Most men I know first learn about the strength and endurance of women from their mothers. During this Women’s History Month I want to take this opportunity to talk about the woman who shaped me, Mary “Sis” Mullins Boyd, my mother. On the 19th of this month, she would have been 94 had she not died 15 ½ years ago from Alzheimer’s Disease. The picture above was taken in the mid-1990s when the disease had begun to leave her disoriented a bit. Even so, she found joy playing on the floor with my children, who then were still quite young. Well into my adulthood she was my greatest supporter.
She viewed herself to be a traditional housewife to my father who was a businessman. However, she was anything but traditional in her day. I remember coming home from school one day around 1970, after hearing a presentation about what was then called the Women’s Liberation Movement. I told her about the presentation and then said:” Mom, I think you’re a liberated woman.” She was aghast and insulted I would say such a thing. And yet for years she had run a successful swimming lesson business, as well as provide leadership in groups and committees dominated by men. She served as a campaign manager for a college student who left school to run against a long-standing Republican state representative and only lost by a hair. She later introduced a program into our community called A Better Chance, which brought low-income, mostly African-American students into our lily-white upper-middle-class community, and faced down the opposition of many community nay-sayers. To her, this was just what she did, but to me, she made the idea of women being equal to men in all aspects of community life a no-brainer. She clung to the self-image of being only a mother and a caring wife, and yet to me she was more. I attribute my early embrace of feminism to her, even though she did not see herself in that way.
My uncle, her older brother, told me a story about Mom when she was a little girl growing up in the small town of Salem, Ohio. Salem had a small African American Community, the legacy of being a station on the Underground Railroad out of Kentucky on the way to Canada before the Civil War. Apparently, there was a Black man who occasionally worked as a gardener in the yard surrounding her house.
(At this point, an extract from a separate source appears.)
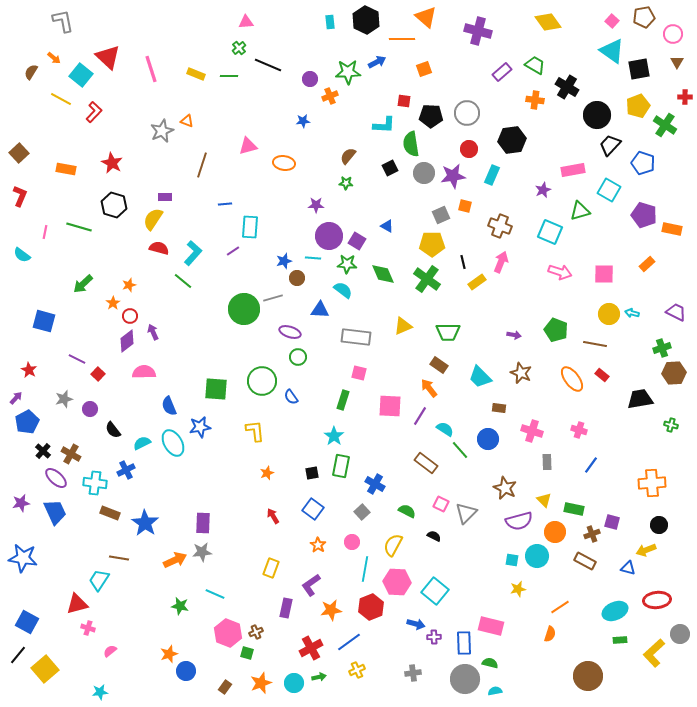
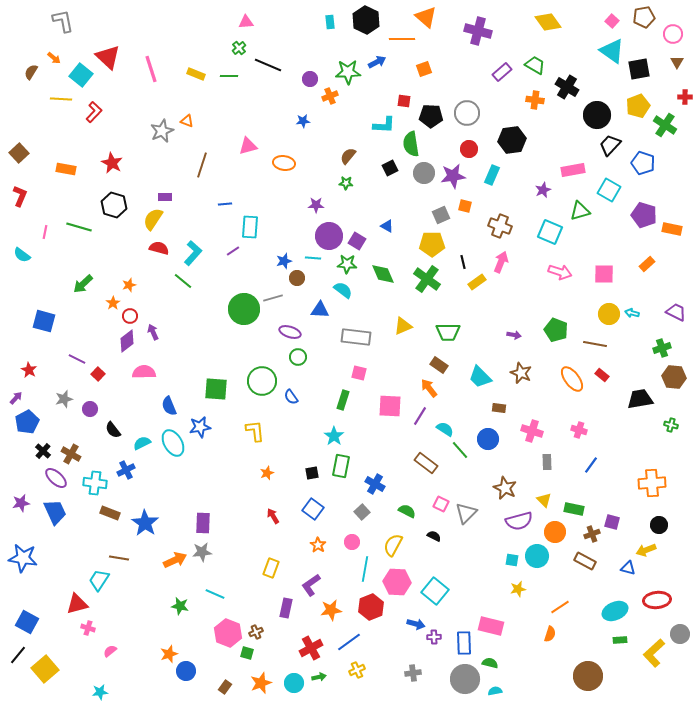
yellow line at (61, 99): rotated 25 degrees counterclockwise
brown hexagon at (674, 373): moved 4 px down; rotated 10 degrees clockwise
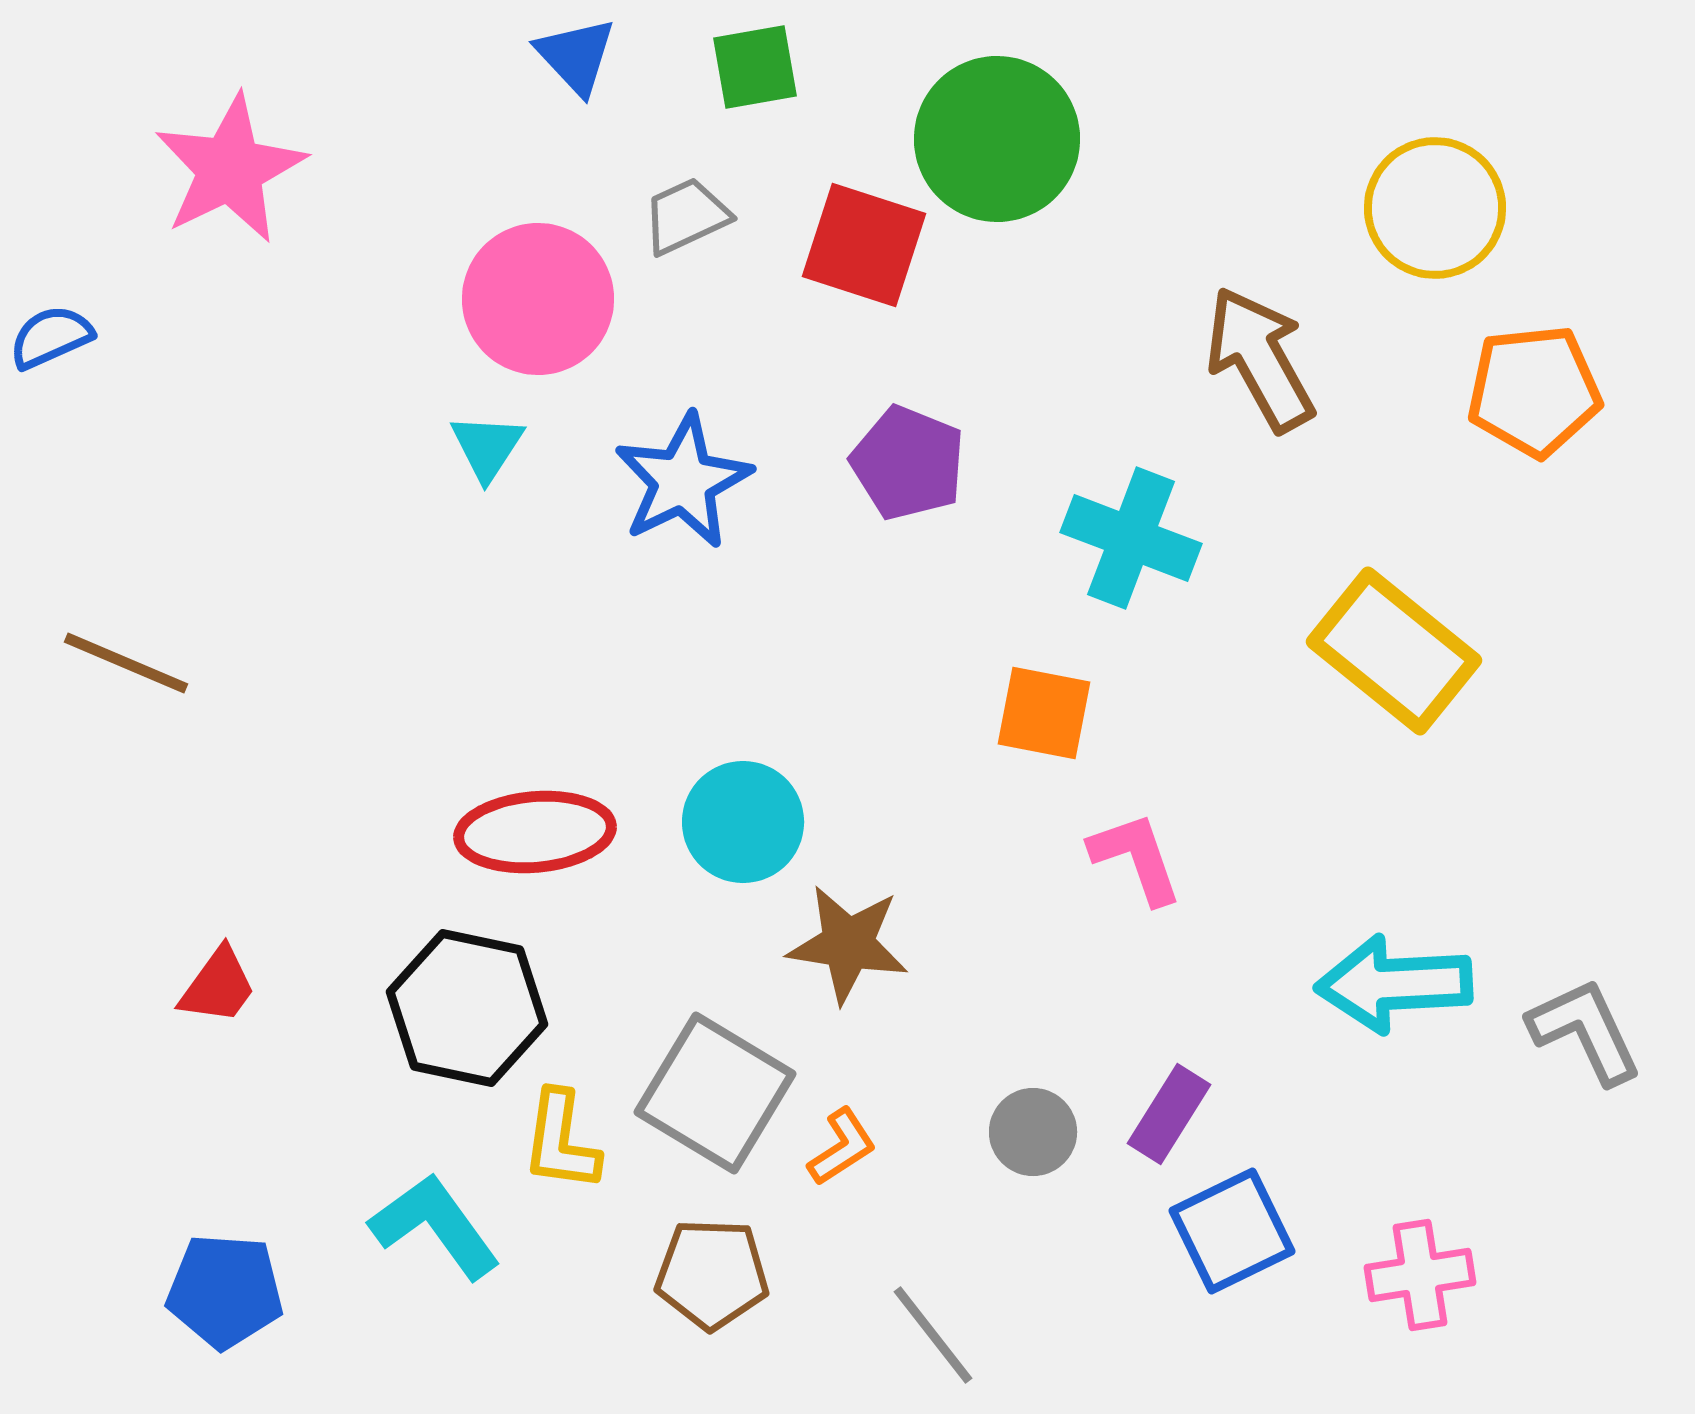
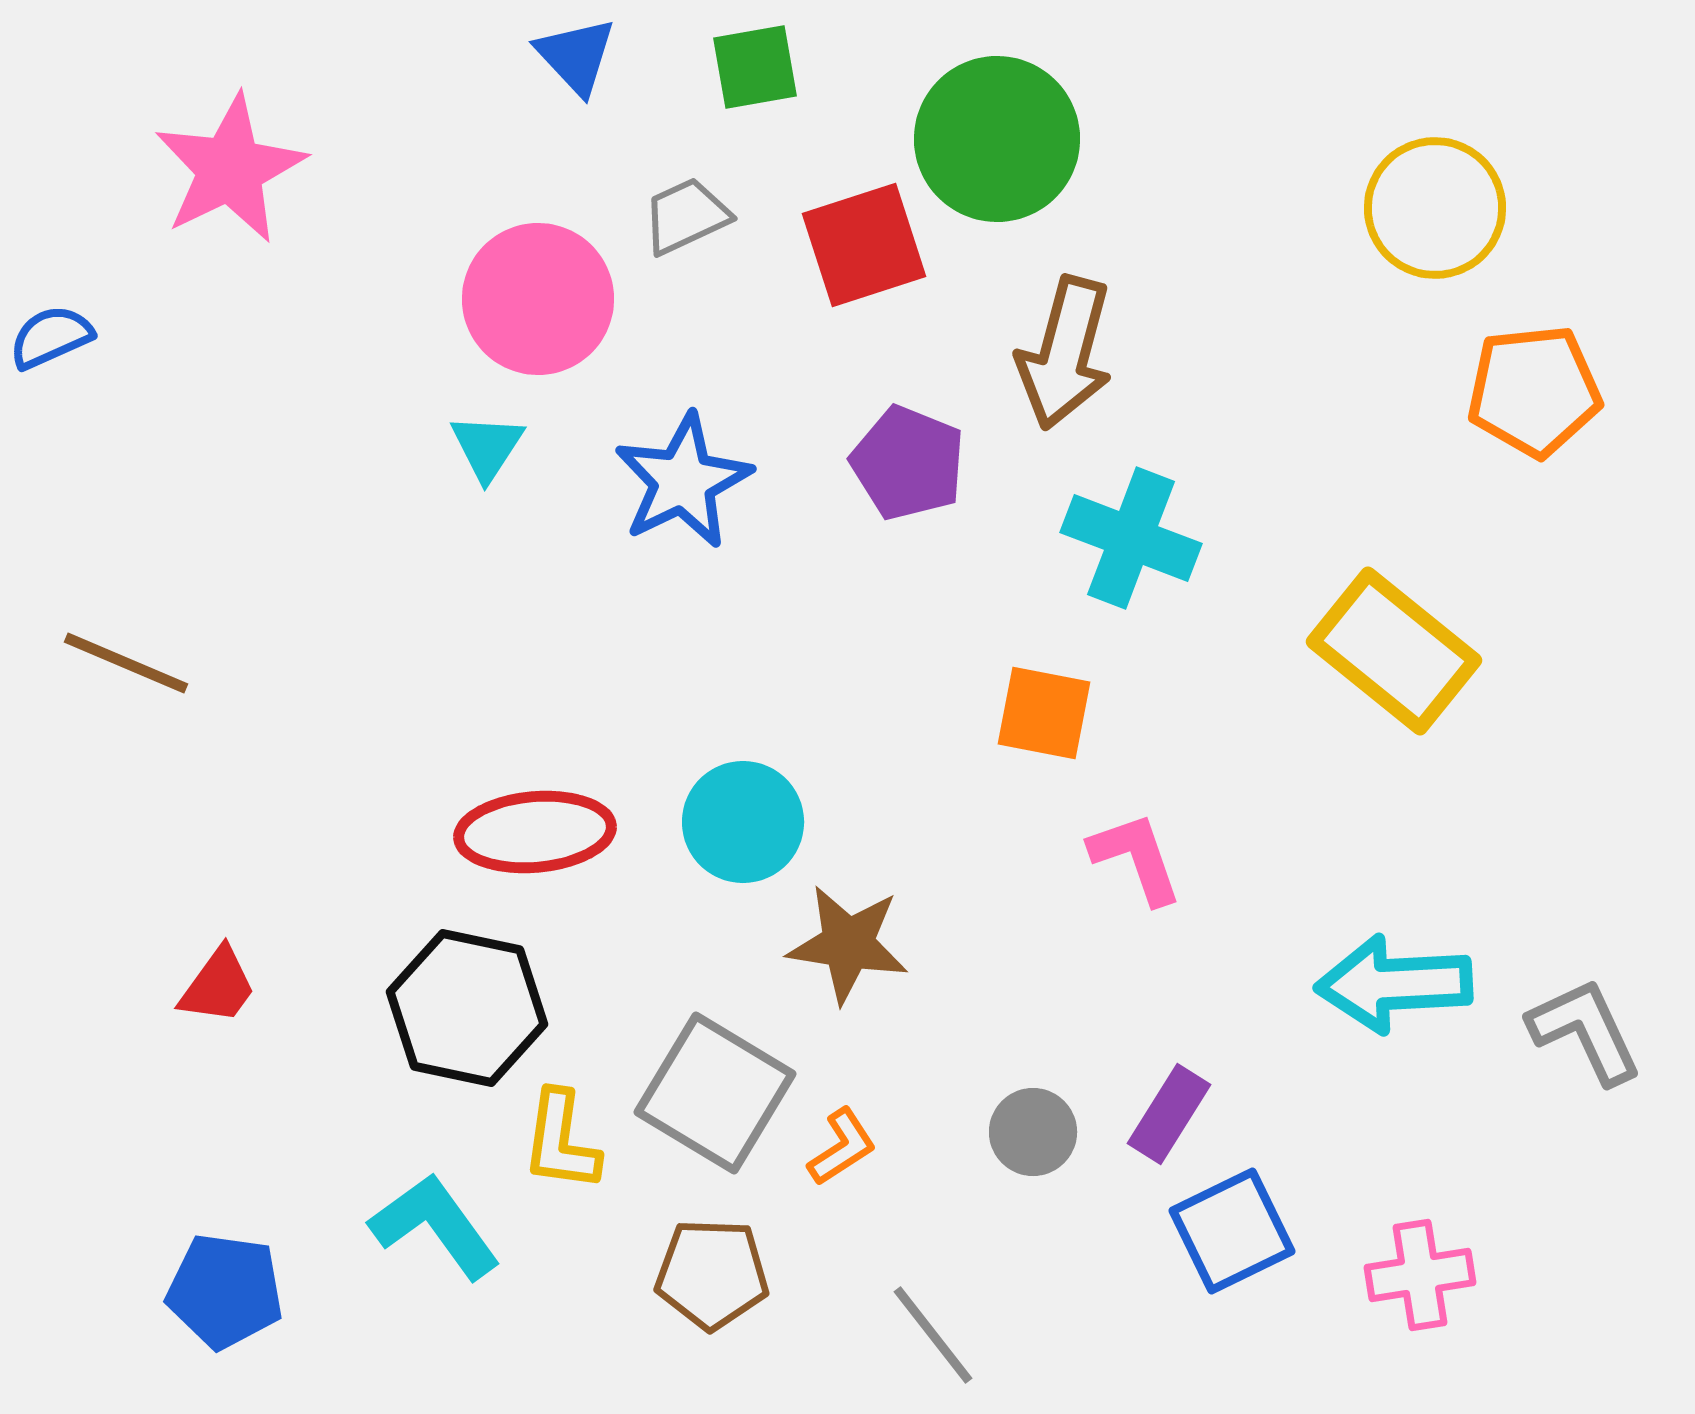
red square: rotated 36 degrees counterclockwise
brown arrow: moved 195 px left, 6 px up; rotated 136 degrees counterclockwise
blue pentagon: rotated 4 degrees clockwise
One time he asked my grandmother if he could come in and use the bathroom in the house. My grandmother in a nasty tone of voice flatly refused to let him in, and instead sent him to use the toilet in the unfinished basement. My mother, only a girl at the time, confronted her mother with her blatant disregard and disrespect for the kind man she had come to know working around the house. Hearing that story, I realized that in part my passion for racial justice had its roots in the way my mother treated everyone she met — with respect and dignity regardless of their race, class, or social position in life. Now it’s not that she was an anti-racist activist like Anne Braden or the Grimke sisters (see my book White Allies in the Struggle for Racial Justice), but Mom planted a seed in me that has grown and developed.
While she was my greatest supporter, she could also be a tough critic. I remember one time when I was in 5th or 6th grade, she came to watch me play at a school basketball game. I was much bigger, and taller than my teammates, having shot up early in my life. Throughout the game, I berated my teammates for their poor play. Following the game, Mom took me aside and scolded me saying: Don’t your EVER put your teammates down like that again! I am so disappointed in you and the way you acted today.” Hearing those words, I was devastated and ashamed, and I never forgot that scolding. I can’t say I never did it again (I am sure I did), but her message of treating people with respect and dignity has always stayed with me.
My mother once said that she felt that God reached out to her through her children. While her faith was simple, her love for my siblings and me was profound. When she was a teenager, a doctor told her she was too small and slight to have children; he got that one wrong — in the end she gave birth to 8 of us. In that sense each of us was a “miracle” she cherished and she poured herself into all of us. She was our cheerleader, our provider, our friend.
Mom was diagnosed with Alzheimer’s disease in 1992 at a time when doctors ruled out every other possible cause, and if nothing else could explain the memory loss, they called it AD. She had been showing signs of memory decline for several years and so the diagnosis was not a surprise to anyone who knew her at that time. After that diagnosis, she lived another 13 years. In the end she had shrunk down so much she was unrecognizable to me. Yet in my mind, she has always been a leader, promoter, and lover of people. As I think about the women who have guided and shaped my life, I can think of teachers and mentors, friends, and historical figures. But at the top of that list is my Mom, known to all simply as “Sis.”
Today I have the honor of being the father of three adult daughters. My wife has obviously had a tremendous influence on the wonderful and talented women they have become. At the same time I would like to believe that I have been able to pass something of my mother on to them as well. For in them I see the courage, love, and determination my mother passed on to me.
And so during this Women’s History Month when we remember and honor the great women in our history, I want to give tribute to my mother, not because she was famous, but because she helped me see and appreciate the way in which women have shaped the world, and can be our hope for the future.